Procissão de Nossa Senhora do Carmo de 16 de julho de 1994, na Praça da República e no interior da igreja do Carmo. Na foto inferior, dona Bernardete leva o estandarte da santa
Fotos: acervo de Francisco Carballa


[01] Os escapulários são feitos de um pano marrom que, caído sobre os ombros ou escápulas, foi assim apelidado. Já os bentinhos são apenas dois quadrados de tecido unidos por um cordão, usados da mesma forma e, por serem mais simples, acessíveis a todos, já eram conhecidos dos navegantes e dos colonos como um sacramental e objeto de devoção, sendo usados pela população; possivelmente seriam trazidos do Convento do Carmo de Lisboa, o mesmo que seria destruído por um terremoto em 1755.

[02] Ali instalados, logo subiram a serra para fundar igual convento em São Paulo do Piratininga, conseguindo frei António de São Paulo a licença para construí-lo em 1594, e passaram a celebrar a festa de Nossa Senhora do Carmo no seu dia, nos dois lugares.

[03] Muito idoso, ficara em condição de cadeirante.

[04] É o hino para a benção do Santíssimo Sacramento conhecido como Tantum Ergo, que são as duas ultimas estrofes do hino conhecido como Pange Língua. Por preferência de frei Rafael, era cantado em latim, sempre conhecendo o povo bem a letra, tradução e várias melodias distintas. Só em raros casos era cantado em português. Ele dava a benção todos os dias às 18h00, seguindo-se a missa, por ser o Convento do Carmo a sede da Adoração Perpétua em Santos.

[05] Essas instituições religiosas sediadas no Convento Santista se confraternizavam com um gostoso café, após o festejo.

[06] Esse cavalete me era emprestado, pois ficava na Rua XV com a Rua Frei Gaspar Para tanto eu o pegava às 24h00 e o levava até a igreja e de lá o retirava para a saída da procissão, ficando atravessado para avisar que havia reserva no local, assim o mesmo era devolvido lá pelas 22h00 quando tudo era deixado em ordem no templo.

[07] Perguntando sobre isso, ele me disse: "Meu filho me dá pena jogar as flores de Nossa Senhora fora depois que estão murchas, quem as leva, é por devoção e carinho com Ela; por isso vão cuidar delas e ainda ficam felizes, as flores já cumpriram sua missão".

 

Sobrava para mim por muitos anos desmontar o andor e limpar a igreja, com senhoras devotas, o que fazíamos por devoção e estima para com o frade carmelita.
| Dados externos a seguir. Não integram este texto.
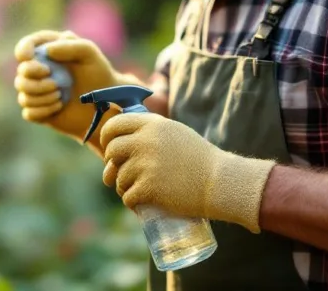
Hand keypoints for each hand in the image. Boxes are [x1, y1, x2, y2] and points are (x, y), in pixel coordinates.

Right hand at [13, 30, 140, 144]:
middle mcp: (39, 71)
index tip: (28, 56)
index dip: (22, 50)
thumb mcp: (89, 53)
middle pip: (21, 73)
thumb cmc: (99, 74)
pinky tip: (58, 107)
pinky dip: (42, 111)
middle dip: (34, 81)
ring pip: (23, 95)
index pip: (25, 46)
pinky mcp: (39, 111)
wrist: (106, 104)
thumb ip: (69, 45)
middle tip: (55, 83)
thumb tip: (46, 51)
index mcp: (48, 52)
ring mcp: (38, 92)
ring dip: (41, 97)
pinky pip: (28, 112)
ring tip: (60, 96)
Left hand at [100, 114, 276, 232]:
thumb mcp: (174, 133)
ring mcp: (145, 165)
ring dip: (123, 186)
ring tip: (137, 190)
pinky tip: (139, 204)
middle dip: (111, 164)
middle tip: (117, 172)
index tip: (109, 146)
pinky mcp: (148, 188)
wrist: (220, 182)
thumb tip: (119, 139)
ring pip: (118, 177)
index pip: (115, 125)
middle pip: (112, 151)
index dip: (107, 136)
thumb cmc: (199, 159)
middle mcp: (145, 141)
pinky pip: (127, 196)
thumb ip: (149, 131)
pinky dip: (131, 202)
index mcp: (152, 124)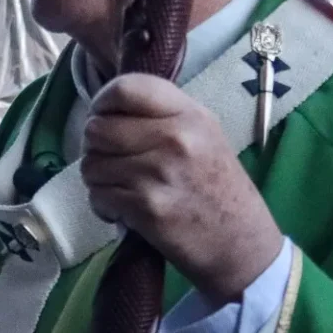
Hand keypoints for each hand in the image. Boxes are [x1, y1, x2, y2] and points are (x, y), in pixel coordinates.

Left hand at [80, 73, 282, 302]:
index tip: (103, 116)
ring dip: (98, 178)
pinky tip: (123, 209)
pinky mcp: (146, 207)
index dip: (103, 101)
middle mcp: (174, 138)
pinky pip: (98, 195)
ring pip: (91, 164)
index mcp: (189, 114)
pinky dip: (103, 205)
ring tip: (120, 186)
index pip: (126, 88)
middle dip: (94, 146)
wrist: (240, 244)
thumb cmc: (219, 188)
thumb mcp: (204, 135)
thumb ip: (162, 116)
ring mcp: (158, 173)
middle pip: (98, 128)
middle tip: (110, 159)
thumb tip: (107, 110)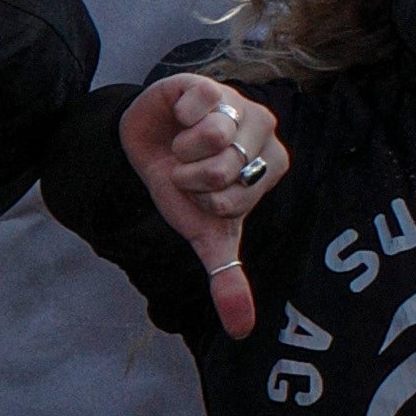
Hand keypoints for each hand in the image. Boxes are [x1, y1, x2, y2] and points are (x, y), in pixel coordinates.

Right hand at [119, 74, 290, 339]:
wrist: (144, 147)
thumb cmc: (183, 187)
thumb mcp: (205, 233)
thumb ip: (227, 276)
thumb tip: (242, 331)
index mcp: (271, 164)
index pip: (238, 198)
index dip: (207, 201)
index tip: (203, 193)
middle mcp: (263, 129)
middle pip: (227, 169)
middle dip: (192, 179)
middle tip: (188, 170)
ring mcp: (237, 102)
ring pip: (214, 139)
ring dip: (182, 153)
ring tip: (181, 147)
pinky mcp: (208, 84)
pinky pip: (197, 109)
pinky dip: (176, 123)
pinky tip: (178, 120)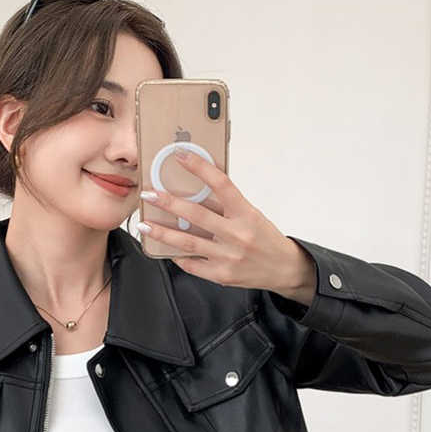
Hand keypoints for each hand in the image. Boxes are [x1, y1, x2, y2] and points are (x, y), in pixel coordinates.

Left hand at [138, 149, 313, 295]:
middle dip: (168, 203)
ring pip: (188, 242)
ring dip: (163, 233)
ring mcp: (228, 257)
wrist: (285, 269)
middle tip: (148, 194)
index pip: (221, 184)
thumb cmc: (266, 239)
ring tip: (145, 225)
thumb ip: (227, 206)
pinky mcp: (222, 275)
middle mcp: (238, 235)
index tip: (179, 156)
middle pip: (196, 215)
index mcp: (246, 214)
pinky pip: (193, 265)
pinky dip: (178, 256)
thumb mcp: (252, 216)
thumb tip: (196, 191)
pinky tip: (166, 249)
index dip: (199, 168)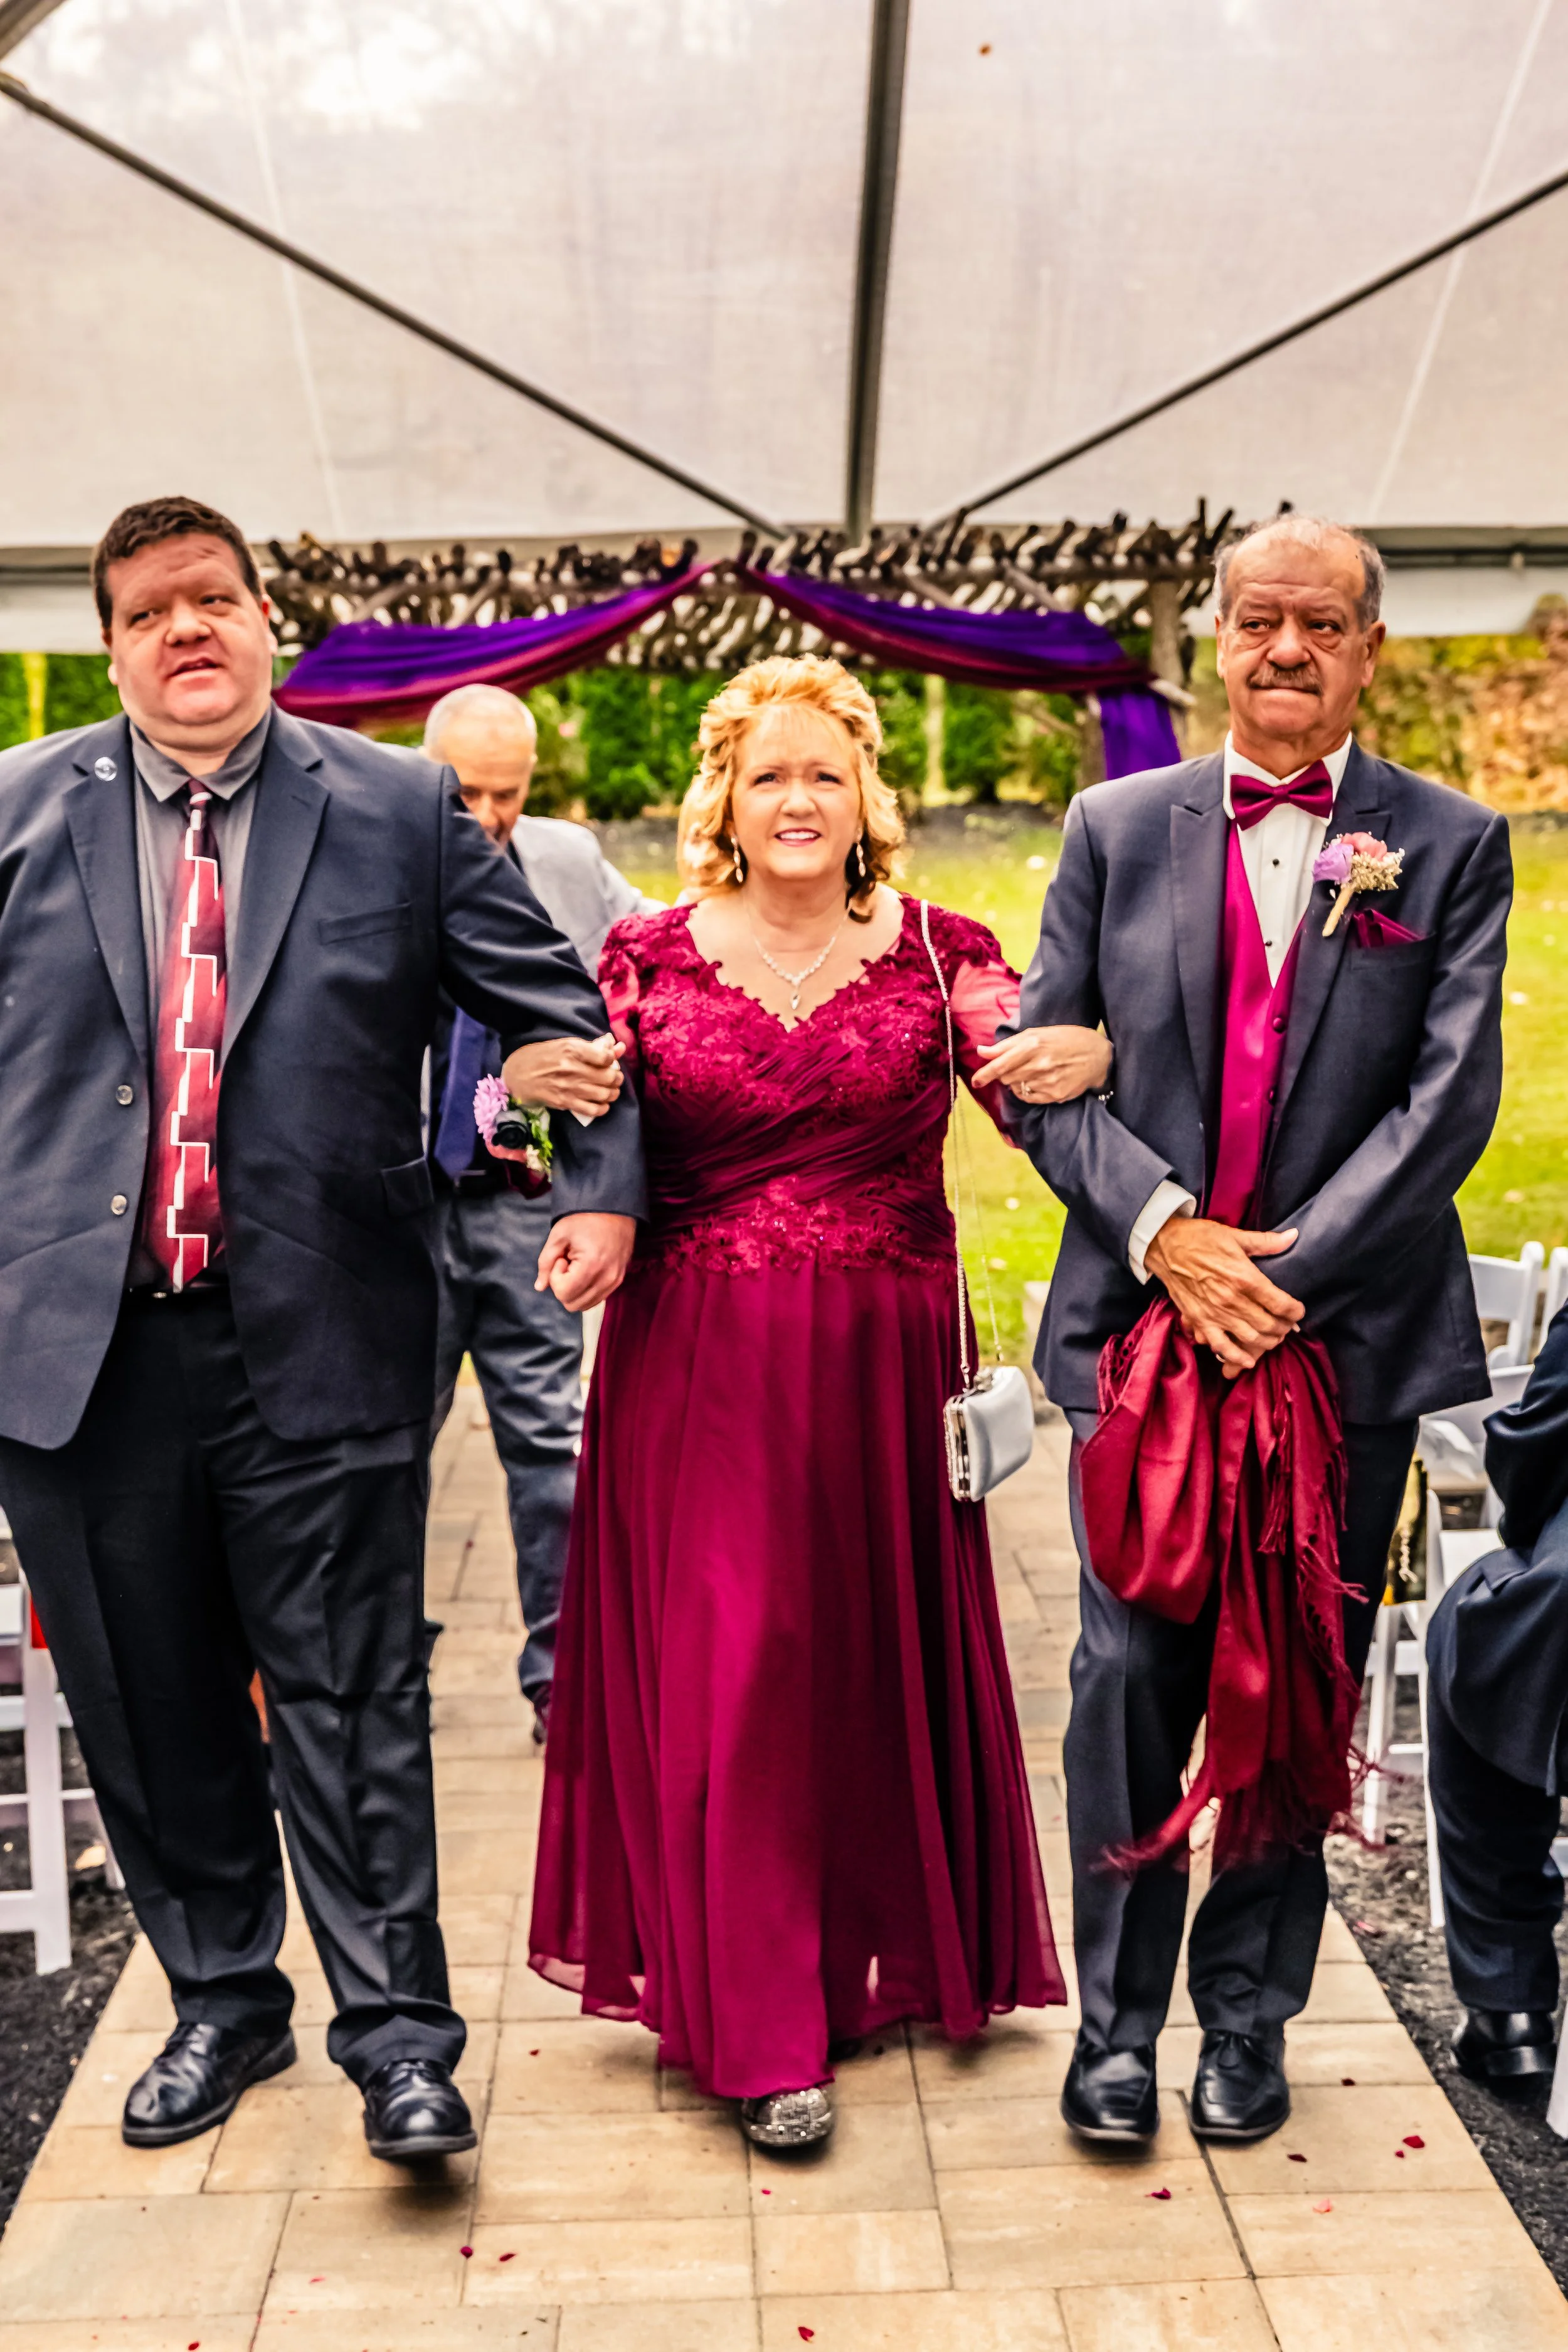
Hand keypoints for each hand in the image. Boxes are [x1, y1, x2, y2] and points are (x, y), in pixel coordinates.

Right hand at [502, 1034, 624, 1119]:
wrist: (518, 1073)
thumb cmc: (542, 1056)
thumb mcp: (566, 1044)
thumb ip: (593, 1046)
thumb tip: (618, 1046)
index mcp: (573, 1049)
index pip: (606, 1057)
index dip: (612, 1059)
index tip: (609, 1061)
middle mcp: (572, 1068)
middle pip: (609, 1077)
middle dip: (617, 1078)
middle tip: (615, 1078)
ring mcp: (569, 1087)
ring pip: (604, 1094)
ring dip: (613, 1093)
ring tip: (611, 1090)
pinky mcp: (565, 1102)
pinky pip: (593, 1109)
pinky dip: (602, 1108)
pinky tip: (602, 1104)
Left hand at [536, 1212, 636, 1311]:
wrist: (614, 1208)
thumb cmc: (584, 1219)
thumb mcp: (558, 1235)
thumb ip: (545, 1261)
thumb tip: (539, 1286)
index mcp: (592, 1266)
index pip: (564, 1293)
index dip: (555, 1277)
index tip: (562, 1258)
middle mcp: (607, 1278)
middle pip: (573, 1304)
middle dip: (564, 1286)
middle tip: (567, 1263)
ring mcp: (615, 1281)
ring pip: (585, 1305)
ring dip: (575, 1290)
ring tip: (578, 1266)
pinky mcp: (619, 1281)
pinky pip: (596, 1299)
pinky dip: (585, 1291)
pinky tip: (586, 1270)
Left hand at [973, 1024, 1112, 1103]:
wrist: (1098, 1055)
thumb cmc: (1066, 1039)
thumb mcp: (1037, 1033)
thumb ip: (1007, 1044)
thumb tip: (981, 1051)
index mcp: (1033, 1044)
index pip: (1000, 1064)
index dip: (984, 1074)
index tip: (975, 1081)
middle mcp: (1039, 1064)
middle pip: (1006, 1078)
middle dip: (1005, 1074)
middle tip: (1019, 1066)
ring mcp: (1047, 1082)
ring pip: (1016, 1089)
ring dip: (1018, 1082)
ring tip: (1033, 1072)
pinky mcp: (1055, 1095)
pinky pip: (1030, 1098)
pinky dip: (1028, 1092)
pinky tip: (1040, 1081)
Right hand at [1144, 1215, 1303, 1378]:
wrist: (1164, 1245)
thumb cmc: (1200, 1238)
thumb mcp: (1235, 1236)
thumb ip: (1266, 1241)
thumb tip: (1294, 1235)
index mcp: (1244, 1277)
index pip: (1280, 1303)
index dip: (1295, 1311)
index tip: (1298, 1311)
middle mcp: (1232, 1299)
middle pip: (1269, 1324)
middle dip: (1284, 1328)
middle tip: (1288, 1325)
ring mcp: (1215, 1313)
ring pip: (1251, 1338)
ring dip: (1267, 1342)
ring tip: (1274, 1337)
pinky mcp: (1200, 1320)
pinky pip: (1221, 1345)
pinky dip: (1237, 1356)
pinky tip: (1249, 1360)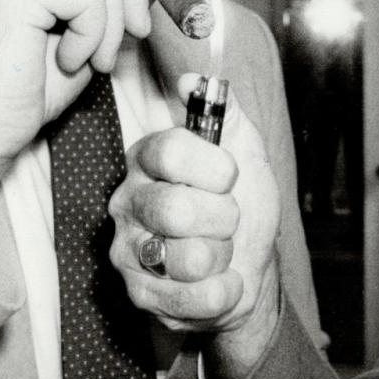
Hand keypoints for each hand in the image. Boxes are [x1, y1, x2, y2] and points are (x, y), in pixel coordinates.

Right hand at [109, 76, 281, 378]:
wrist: (250, 266)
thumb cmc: (242, 204)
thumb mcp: (245, 150)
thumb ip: (224, 110)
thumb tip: (193, 79)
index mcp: (148, 158)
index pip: (170, 151)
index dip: (213, 167)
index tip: (230, 176)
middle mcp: (128, 201)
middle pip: (176, 209)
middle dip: (223, 219)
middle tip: (227, 220)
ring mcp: (128, 250)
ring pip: (188, 258)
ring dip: (223, 257)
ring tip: (218, 251)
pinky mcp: (139, 295)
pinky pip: (193, 298)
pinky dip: (223, 292)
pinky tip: (219, 281)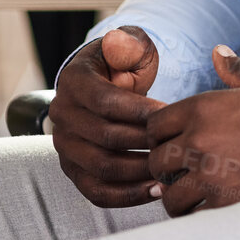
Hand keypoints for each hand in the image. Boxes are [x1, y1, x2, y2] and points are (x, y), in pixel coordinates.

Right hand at [49, 26, 166, 206]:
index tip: (170, 115)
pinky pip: (97, 191)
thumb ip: (128, 44)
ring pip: (101, 167)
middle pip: (105, 137)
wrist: (108, 84)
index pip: (105, 101)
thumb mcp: (130, 46)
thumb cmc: (124, 65)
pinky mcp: (74, 169)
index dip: (139, 111)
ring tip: (170, 170)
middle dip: (145, 143)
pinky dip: (126, 196)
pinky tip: (155, 191)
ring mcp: (65, 145)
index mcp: (74, 81)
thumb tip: (120, 44)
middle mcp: (62, 114)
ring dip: (139, 172)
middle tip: (176, 145)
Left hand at [144, 45, 239, 215]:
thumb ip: (238, 69)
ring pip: (169, 195)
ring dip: (178, 194)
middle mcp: (199, 140)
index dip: (162, 134)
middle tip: (183, 168)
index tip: (176, 140)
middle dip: (166, 166)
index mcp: (203, 107)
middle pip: (156, 161)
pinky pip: (193, 214)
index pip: (154, 126)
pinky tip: (211, 204)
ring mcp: (210, 174)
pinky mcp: (227, 202)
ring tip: (194, 191)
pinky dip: (198, 211)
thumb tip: (218, 52)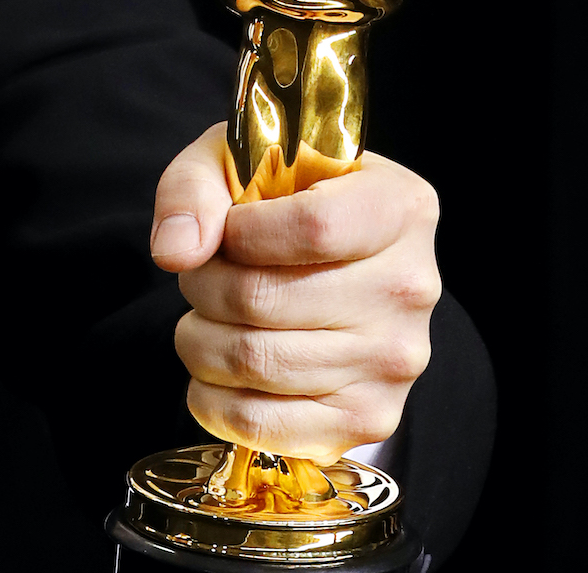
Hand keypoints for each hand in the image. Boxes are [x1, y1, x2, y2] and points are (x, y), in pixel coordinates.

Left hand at [150, 123, 440, 465]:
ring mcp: (395, 360)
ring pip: (256, 362)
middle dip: (202, 287)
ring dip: (199, 341)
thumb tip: (176, 251)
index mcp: (400, 206)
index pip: (314, 228)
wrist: (336, 269)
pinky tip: (215, 370)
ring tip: (205, 318)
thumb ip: (194, 187)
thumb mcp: (237, 161)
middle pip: (268, 300)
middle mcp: (411, 286)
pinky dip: (213, 400)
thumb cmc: (284, 205)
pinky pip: (263, 425)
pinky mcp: (369, 417)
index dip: (242, 234)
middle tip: (199, 276)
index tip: (226, 231)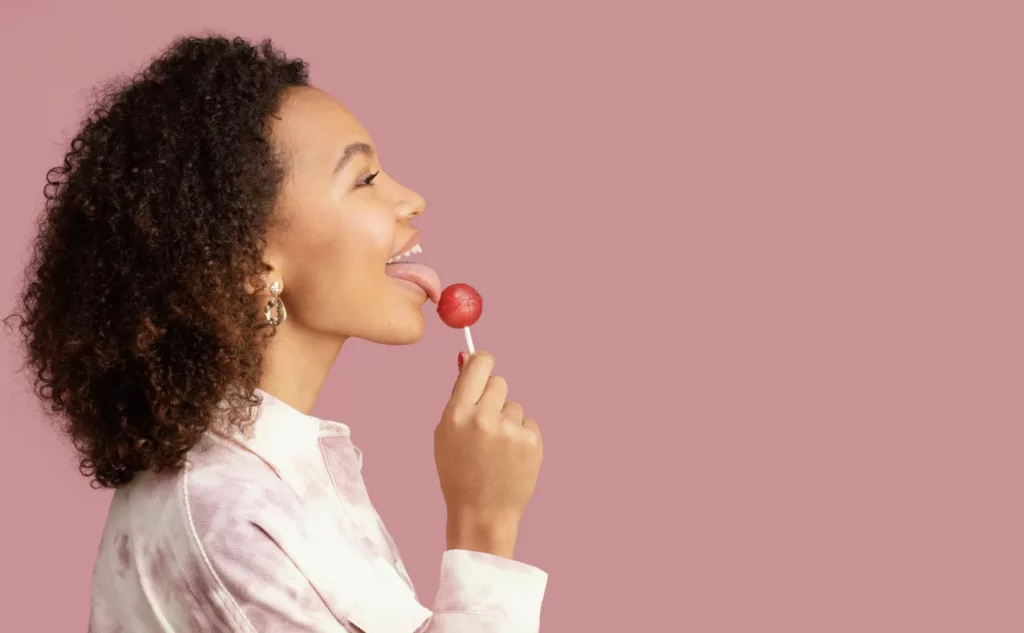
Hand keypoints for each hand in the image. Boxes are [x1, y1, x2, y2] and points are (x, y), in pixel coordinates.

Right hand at [434, 351, 542, 558]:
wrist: (481, 513)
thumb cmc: (459, 473)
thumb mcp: (445, 434)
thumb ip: (459, 397)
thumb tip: (468, 358)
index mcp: (456, 414)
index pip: (478, 366)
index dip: (483, 362)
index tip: (485, 366)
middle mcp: (483, 418)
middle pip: (499, 382)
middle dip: (494, 397)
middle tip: (488, 424)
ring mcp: (509, 430)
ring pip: (514, 406)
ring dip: (508, 421)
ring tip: (497, 450)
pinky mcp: (531, 442)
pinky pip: (528, 424)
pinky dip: (522, 437)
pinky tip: (511, 458)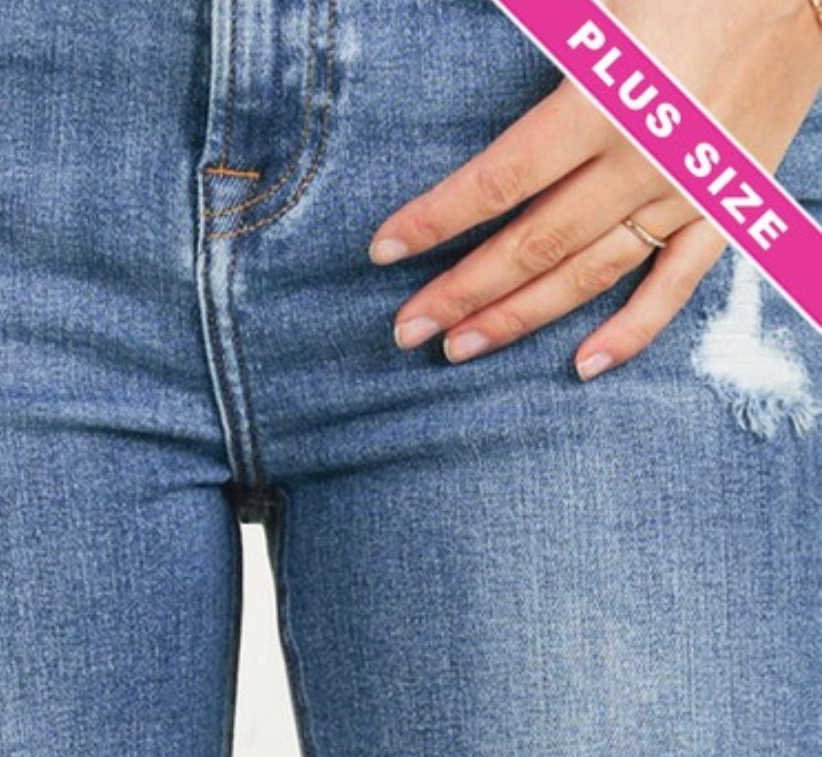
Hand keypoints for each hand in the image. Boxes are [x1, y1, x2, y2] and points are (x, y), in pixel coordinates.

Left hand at [368, 0, 821, 377]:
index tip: (385, 251)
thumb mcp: (605, 3)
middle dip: (460, 290)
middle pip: (530, 244)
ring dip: (517, 318)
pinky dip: (630, 333)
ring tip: (458, 348)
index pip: (498, 182)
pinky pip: (673, 288)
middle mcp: (639, 163)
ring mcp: (684, 196)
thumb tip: (488, 37)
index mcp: (605, 103)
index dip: (436, 220)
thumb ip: (545, 34)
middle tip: (404, 330)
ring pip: (585, 276)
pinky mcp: (724, 210)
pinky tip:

Uma curiosidade é que sua imagem votiva de Nossa Senhora do Carmo, de aproximadamente uns 60 cm de altura, em estilo barroco mas fundida em gesso, depois de seu passamento (em 1998) foi escolhida para peregrinar por todo o Brasil e assim foi, de cidade em cidade, inclusive passando por Santos.

[08] Era o Senhor Basili Onsi mais conhecido como Basílio ou simplesmente "o Turco", um sírio católico fervoroso que, em todas procissões que pudesse acompanhar, levava seu par de alto-falantes para puxar as orações e cantava os hinos do local. Quando a banda acompanhava, era comum ouvirmos: "Senhor Maestro", como sinal para começar a tocar as músicas.

[09] Os sinos eram acionados por um equipamento elétrico, mas, ao ocorrer um acidente em que o badalo do sino maior foi parar no meio da rua, frei Rafael - temendo que alguém pudesse se ferir - preferiu retirar os equipamentos que os acionavam em 1990.